Erzurum’da hemen herkesin hastası vasıtasıyla tanıdığı bir diğer isim de Kardiyoloji Profesörü Serdar Sevimli. Sevimli alanında ülke genelinde adından söz ettiren bir isim. Atatürk Üniversitesine kurmayı amaçladığı Türkiye’nin ilk kanser araştırma merkeziyle, Erzurum'u kanser hastalıklarının tanı ve tedavi merkezi haline getirmeyi amaçlıyor. Sevimli’nin hedefleri arasında  akademik personele yönelik batı kampüsünde büyük bir spor kompleksi yapmakta var. Ayrıca kurmayı planladığı kongre ofisi sayesinde de üniversitenin orta ve büyük ölçekli ulusal ve uluslararası konferanslara ev sahipliği yapmayı hedefliyor.
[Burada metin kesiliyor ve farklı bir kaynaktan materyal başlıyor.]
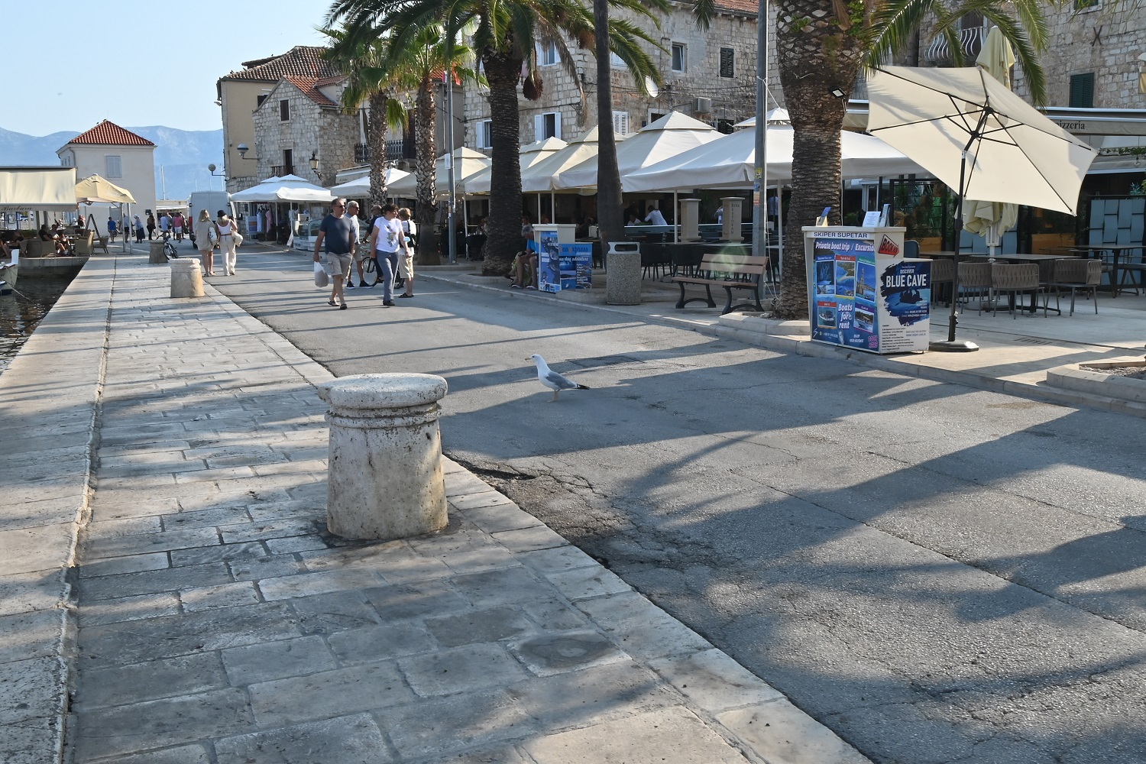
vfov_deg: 36.9
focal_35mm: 36
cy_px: 382
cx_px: 573
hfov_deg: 53.1
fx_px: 1146
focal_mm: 24
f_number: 22
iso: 160
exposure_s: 1/40
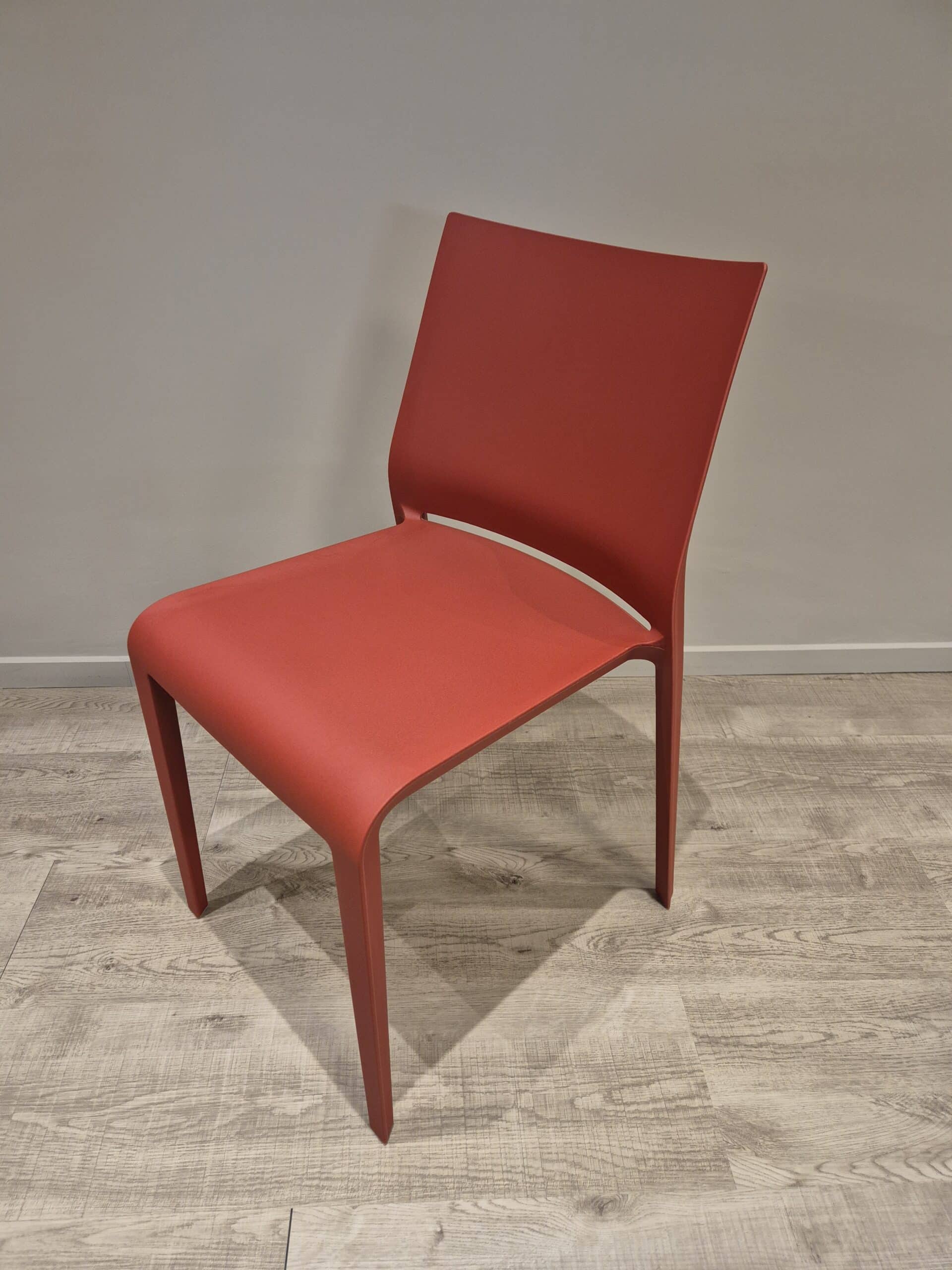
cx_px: 476
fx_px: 843
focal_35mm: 23
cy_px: 635
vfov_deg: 73.9
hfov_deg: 58.9
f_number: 1.8
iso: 320
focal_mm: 5.4
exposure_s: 1/100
Doktor adaylardan bir diğeri Ortopedi ve Travmatoloji uzmanı Prof. Dr. Ömer Selim Yıldırım. Son yıllarda ortopedi ve travmatoloji branşındaki çalışmalarıyla adından söz ettiren Prof.Dr.Ömer Selim Yıldırım, cerrahi alanındaki başarısını üniversite yönetimde de göstermek istiyor.Yıldırım’ın açıklamalarında en çok dikkat çeken şey ortak aklı kullanacağı yönündeki açıklamaları. Yıldırım,“gruplaşarak değil, enerjisini üniversite ve kentimiz için harcayan bir ekiple çalışmayı hedefliyoruz” diyerek şimdiden bir çok öğretim görevlisinin oyunu kazanmış görünüyor.

İlk altı şansı olan bir diğer isim ise Ziraat Fakültesi Dekanı Prof. Dr. Muhlis Macit. Ziraat Fakültesinin oy potansiyeli dikkate alındığında Macit’in şansının yüksek olduğunu söylemek mümkün. Muhlis Hoca seçim süreci boyunca akademik kadroya, şeffaf ve katılımcı bir yönetim anlayışı vadetti. Kadrolaşma noktasında liyakatin esas olduğu bir yöntem benimseyeceğinin sözünü verdi.